Figure 3. Effect of redox stress on eNOS S-glutathionylation and function in endothelial cells

a, Immunostaining of eNOS (left column, green fluorescence) and S-glutathionylation (second column, red fluorescence) in control BAECs and cells preincubated with BCNU. The third column shows the merged S-glutathionylation/eNOS image along with 4′,6-diamidino-2-phenylindole (DAPI) staining of the nucleus (blue). eNOS staining and S-glutathionylation seem to co-localize. The right-hand column shows O₂^•− detection with dihydroethidine (DHE), which is oxidized by O₂^•− to a product with red fluorescence, and the cell nuclei were counterstained with DAPI (blue). Increased O₂^•− generation was seen in the BCNU-treated cells. Bottom: immunoprecipitation of eNOS from the BCNU-treated cells shows that eNOS S-glutathionylation occurs but is reversed by 1 mM DTT. The upper row shows immunoblotting with anti-GSH antibody; the lower row shows immunoblotting with anti-eNOS antibody. b, Effects of eNOS silencing from BAECs on BCNU-induced O₂^•− generation. Top: immunoblotting against eNOS to determine the efficiency of eNOS silencing. Middle: confocal microscopy of eNOS (upper row) and O₂^•− measurements with DHE (lower row). NOS3 short interfering RNA (siRNA) greatly decreases eNOS expression in BAECs (middle column). Bottom: graph of the effect of eNOS silencing on BCNU-induced O₂^•− generation. Results are shown as means and s.e.m. (n =5). Asterisk, P < 0.001.
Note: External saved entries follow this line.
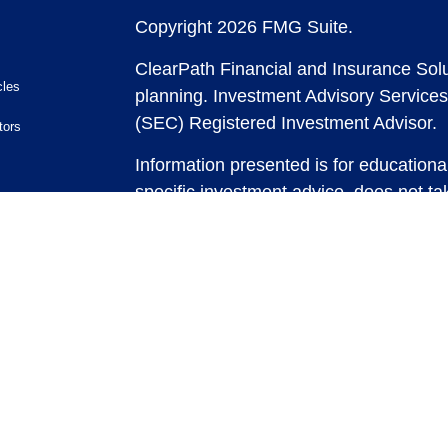
Copyright 2026 FMG Suite.
ClearPath Financial and Insurance Solu
cles
planning.
Investment Advisory Services
(SEC) Registered Investment Advisor.
tors
Information presented is for educationa
specific investment advice, does not tak
and does not intend to make an offer or 
securities or investment strategies. In
and past performance is no guarantee of
any strategy, consult with a qualified 
strategy discussed herein. For tax advic
For legal advice consult with an attorne
Past performance is no guarantee of fut
possible loss of principal capital. No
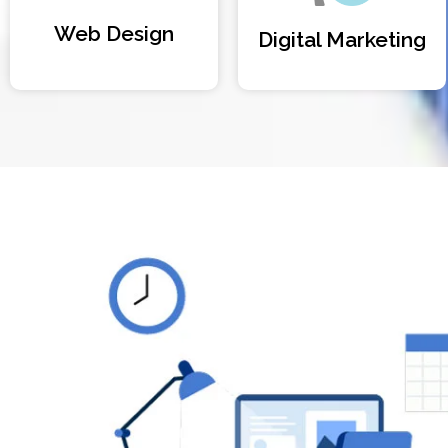
Web Design
Digital Marketing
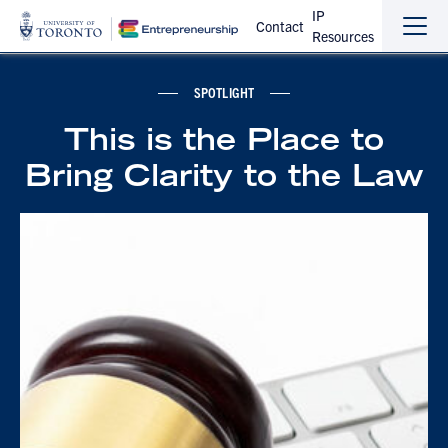
IP
Contact
Resources
Sho
Hide
the
the
navi
navi
SPOTLIGHT
This is the Place to
Bring Clarity to the Law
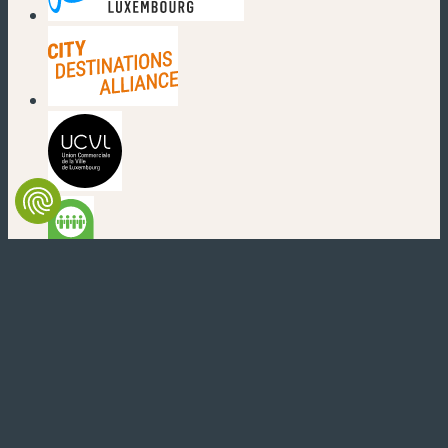
(new window)
(new window)
(new window)
(new window)
(new window)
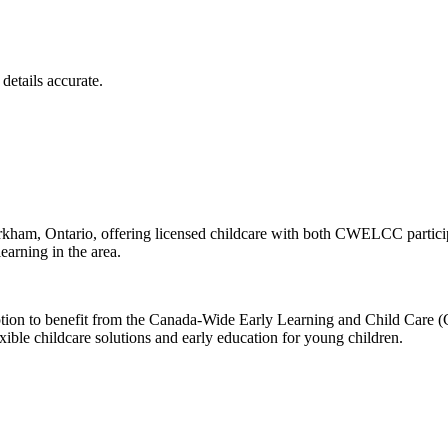
details accurate.
kham, Ontario, offering licensed childcare with both CWELCC particip
earning in the area.
 option to benefit from the Canada-Wide Early Learning and Child Car
exible childcare solutions and early education for young children.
Figure 4. Effect of redox stress on eNOS S-glutathionylation and function in vessels

a, Endothelium-dependent and endothelium-independent vasorelaxation in control and BCNU (80 μM)-treated rat aortic rings. BCNU markedly decreased endothelium-dependent relaxation to acetylcholine (left panel) but not endothelium-independent relaxation by the NO donor NONOate (right panel). DTT (1 mM for 20 min) reversed the BCNU-induced inhibition of relaxation (left panel). Aortic relaxation is plotted as the percentage decrease in phenylephrine (PHE)-induced contraction against agonist concentration on a logarithmic scale. Results are shown as means ± s.e.m.; P < 0.05, BCNU versus control or BCNU + DTT (n =4). b, Endothelium-dependent vasorelaxation in spontaneously hypertensive (SHR) and control (WKY) aortic rings. SHR rings showed a marked decrease in relaxation to acetylcholine; however, DTT (as above) re-established the acetylcholine response. Endothelium-independent relaxation (right) was similar for both SHR and WKY rings. Aortic relaxation is expressed as in a. P < 0.05, SHR versus WKY or SHR + DTT (n =4). See also Supplementary Fig. 10. c, eNOS S-glutathionylation of SHR and WKY aortae. Top: WKY and SHR aortae, either untreated or DTT-pretreated as in b, were homogenized. This was followed by immunoprecipitation with anti-eNOS antibody. The immunoprecipitation products were separated by SDS–PAGE followed by immunoblotting against anti-GSH and anti-eNOS antibodies. In SHR aortae, eNOS S-glutathionylation was markedly increased compared with WKY aortae and was abolished by pretreatment with DTT. Bottom: ratio of relative intensity of eNOS S-glutathionylation/eNOS, normalized to SHR aortae. There is only trace eNOS S-glutathionylation in WKY aortae, whereas high levels are seen in SHR aortae. There was no detectable (n.d.) NOS S-glutathionylation in DTT-pretreated WKY or SHR aortae. Asterisk, P < 0.001 versus SHR (n =5).